Forty-two scientists and two unions are asking OSHA to do something about popcorn workers lung, a serious, sometimes fatal respiratory disease called bronchiolitis obliterans associated with breathing diacetyl or diacetyl-associated fumes while working with flavorings like artificial butter in microwave popcorn manufacture (see our previous post here). The petitioners want OSHA to promulgate an Emergency Temporary Standard to cut extremely high exposures to diacetyl in manufacturing and product use workplaces. Over a million workers are estimated to be exposed to the compound.
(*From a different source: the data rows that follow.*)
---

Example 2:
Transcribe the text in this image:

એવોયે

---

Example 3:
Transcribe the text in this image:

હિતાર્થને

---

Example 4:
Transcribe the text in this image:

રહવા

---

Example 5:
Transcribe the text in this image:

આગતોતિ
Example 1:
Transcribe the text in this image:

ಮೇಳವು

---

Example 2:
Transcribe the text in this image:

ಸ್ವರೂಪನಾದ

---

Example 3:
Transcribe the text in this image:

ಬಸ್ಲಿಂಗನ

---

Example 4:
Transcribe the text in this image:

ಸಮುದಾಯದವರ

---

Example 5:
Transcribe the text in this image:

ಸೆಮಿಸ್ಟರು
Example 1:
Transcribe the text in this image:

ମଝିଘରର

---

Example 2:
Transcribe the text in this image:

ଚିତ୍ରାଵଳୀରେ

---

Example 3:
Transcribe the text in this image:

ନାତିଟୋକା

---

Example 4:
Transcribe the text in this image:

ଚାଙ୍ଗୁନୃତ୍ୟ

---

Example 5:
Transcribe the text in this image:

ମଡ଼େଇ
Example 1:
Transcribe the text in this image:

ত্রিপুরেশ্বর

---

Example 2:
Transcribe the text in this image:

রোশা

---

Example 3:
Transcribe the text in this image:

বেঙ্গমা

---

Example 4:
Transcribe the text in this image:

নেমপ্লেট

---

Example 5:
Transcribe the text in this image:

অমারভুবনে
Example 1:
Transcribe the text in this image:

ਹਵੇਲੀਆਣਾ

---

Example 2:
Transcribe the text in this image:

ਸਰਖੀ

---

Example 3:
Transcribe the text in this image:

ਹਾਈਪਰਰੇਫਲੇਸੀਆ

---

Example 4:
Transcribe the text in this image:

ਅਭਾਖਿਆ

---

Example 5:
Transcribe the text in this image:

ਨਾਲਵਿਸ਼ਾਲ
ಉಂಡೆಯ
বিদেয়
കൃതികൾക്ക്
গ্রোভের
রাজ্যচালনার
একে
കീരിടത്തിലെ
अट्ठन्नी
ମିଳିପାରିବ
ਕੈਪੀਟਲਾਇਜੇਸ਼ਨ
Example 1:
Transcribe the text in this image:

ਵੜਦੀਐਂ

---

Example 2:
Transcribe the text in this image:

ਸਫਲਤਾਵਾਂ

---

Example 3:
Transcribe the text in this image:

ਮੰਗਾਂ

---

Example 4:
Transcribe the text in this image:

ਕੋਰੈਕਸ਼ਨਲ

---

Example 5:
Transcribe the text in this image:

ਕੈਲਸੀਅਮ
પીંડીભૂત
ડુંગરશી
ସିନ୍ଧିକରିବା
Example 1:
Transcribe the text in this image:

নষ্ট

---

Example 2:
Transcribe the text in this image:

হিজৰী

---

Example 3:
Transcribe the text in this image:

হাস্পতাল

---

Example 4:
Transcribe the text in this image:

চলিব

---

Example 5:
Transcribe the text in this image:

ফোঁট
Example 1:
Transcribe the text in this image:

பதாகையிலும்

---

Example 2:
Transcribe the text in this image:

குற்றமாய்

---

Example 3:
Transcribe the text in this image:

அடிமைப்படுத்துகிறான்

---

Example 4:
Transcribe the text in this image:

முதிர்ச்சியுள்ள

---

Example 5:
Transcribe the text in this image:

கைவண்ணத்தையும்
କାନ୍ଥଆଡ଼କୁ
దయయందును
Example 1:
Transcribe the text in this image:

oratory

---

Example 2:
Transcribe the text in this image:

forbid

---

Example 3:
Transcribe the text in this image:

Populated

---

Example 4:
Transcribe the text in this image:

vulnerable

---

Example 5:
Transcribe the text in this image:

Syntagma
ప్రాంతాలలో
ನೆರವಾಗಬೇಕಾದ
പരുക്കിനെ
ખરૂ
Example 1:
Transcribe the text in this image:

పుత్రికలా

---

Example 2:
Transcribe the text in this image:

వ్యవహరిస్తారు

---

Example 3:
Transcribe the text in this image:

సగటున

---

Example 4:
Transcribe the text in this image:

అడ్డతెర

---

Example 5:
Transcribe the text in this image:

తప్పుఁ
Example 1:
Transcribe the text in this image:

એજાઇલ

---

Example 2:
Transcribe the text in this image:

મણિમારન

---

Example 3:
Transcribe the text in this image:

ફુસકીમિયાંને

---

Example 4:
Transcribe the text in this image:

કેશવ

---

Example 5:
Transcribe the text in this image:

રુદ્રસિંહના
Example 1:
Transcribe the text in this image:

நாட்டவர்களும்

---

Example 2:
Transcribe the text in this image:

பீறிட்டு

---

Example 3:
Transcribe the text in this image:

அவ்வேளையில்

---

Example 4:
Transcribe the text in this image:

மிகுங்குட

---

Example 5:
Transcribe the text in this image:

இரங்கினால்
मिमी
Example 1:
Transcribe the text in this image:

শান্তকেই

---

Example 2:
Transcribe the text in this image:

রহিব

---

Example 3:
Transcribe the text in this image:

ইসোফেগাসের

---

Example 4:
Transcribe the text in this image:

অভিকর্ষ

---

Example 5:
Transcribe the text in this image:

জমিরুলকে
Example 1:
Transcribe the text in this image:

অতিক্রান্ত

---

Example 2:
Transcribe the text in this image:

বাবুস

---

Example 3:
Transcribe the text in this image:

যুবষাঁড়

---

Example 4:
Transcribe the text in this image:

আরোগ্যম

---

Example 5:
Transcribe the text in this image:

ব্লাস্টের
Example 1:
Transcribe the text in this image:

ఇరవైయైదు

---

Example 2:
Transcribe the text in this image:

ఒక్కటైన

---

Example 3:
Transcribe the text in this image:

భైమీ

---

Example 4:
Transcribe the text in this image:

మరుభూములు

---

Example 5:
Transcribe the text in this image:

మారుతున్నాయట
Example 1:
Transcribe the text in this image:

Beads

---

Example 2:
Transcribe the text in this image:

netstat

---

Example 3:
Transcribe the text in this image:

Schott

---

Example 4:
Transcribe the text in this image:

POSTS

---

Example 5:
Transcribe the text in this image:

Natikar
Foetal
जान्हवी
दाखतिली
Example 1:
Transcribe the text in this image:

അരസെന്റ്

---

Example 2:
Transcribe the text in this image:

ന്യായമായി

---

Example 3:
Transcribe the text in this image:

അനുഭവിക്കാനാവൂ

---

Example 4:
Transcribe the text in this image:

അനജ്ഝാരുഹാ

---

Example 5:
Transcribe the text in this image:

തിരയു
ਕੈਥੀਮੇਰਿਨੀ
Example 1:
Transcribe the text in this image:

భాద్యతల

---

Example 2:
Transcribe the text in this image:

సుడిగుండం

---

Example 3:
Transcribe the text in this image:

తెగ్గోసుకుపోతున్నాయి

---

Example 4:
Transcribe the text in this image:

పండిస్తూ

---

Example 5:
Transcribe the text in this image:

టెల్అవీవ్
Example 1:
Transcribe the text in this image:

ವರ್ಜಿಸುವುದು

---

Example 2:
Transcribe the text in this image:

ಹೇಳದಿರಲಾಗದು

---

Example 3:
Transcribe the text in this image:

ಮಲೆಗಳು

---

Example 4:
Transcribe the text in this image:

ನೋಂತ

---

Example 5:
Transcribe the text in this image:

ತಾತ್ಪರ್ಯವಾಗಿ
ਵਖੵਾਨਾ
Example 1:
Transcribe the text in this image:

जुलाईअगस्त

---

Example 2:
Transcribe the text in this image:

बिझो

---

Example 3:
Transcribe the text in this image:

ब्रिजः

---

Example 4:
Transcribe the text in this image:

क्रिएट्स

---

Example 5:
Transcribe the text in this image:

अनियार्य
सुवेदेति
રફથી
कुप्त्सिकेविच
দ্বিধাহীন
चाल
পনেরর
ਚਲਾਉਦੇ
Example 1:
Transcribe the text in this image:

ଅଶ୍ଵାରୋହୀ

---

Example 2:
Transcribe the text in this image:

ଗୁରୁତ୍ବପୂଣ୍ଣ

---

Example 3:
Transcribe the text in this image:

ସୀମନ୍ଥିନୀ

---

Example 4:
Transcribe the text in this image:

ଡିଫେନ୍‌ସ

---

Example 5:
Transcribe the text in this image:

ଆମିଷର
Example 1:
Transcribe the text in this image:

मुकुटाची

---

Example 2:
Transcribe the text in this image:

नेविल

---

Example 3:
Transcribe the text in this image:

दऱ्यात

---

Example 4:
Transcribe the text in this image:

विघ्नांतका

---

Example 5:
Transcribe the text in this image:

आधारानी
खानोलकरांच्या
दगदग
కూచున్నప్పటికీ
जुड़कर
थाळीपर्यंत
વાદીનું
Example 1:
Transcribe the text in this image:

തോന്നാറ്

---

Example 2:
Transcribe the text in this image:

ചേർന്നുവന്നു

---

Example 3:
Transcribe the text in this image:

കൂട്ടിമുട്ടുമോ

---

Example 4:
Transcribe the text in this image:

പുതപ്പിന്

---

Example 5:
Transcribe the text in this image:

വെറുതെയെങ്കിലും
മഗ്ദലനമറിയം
OSHA has no regulations for diacetyl although they have issued guidelines. Industrial hygienists have said control measures would not be difficult. The flavor manufacturers trade association is keeping a low profile, saying they’d support “any appropriate action that is based on sound science, including the establishment of a (permissible exposure limit) that will protect workers.” (Reuters) Do dead bodies count as sound science?
Meanwhile OSHA has ignored the evidence and done nothing, according to epidemiologist David Michaels of George Washington University School of Public Health.
Ruth McCully, who heads OSHA’s Directorate for Science, Technology and Medicine, said the agency has yet to evaluate the unions’ request for an “emergency temporary standard.” She said evaluations of such requests can take up to two years.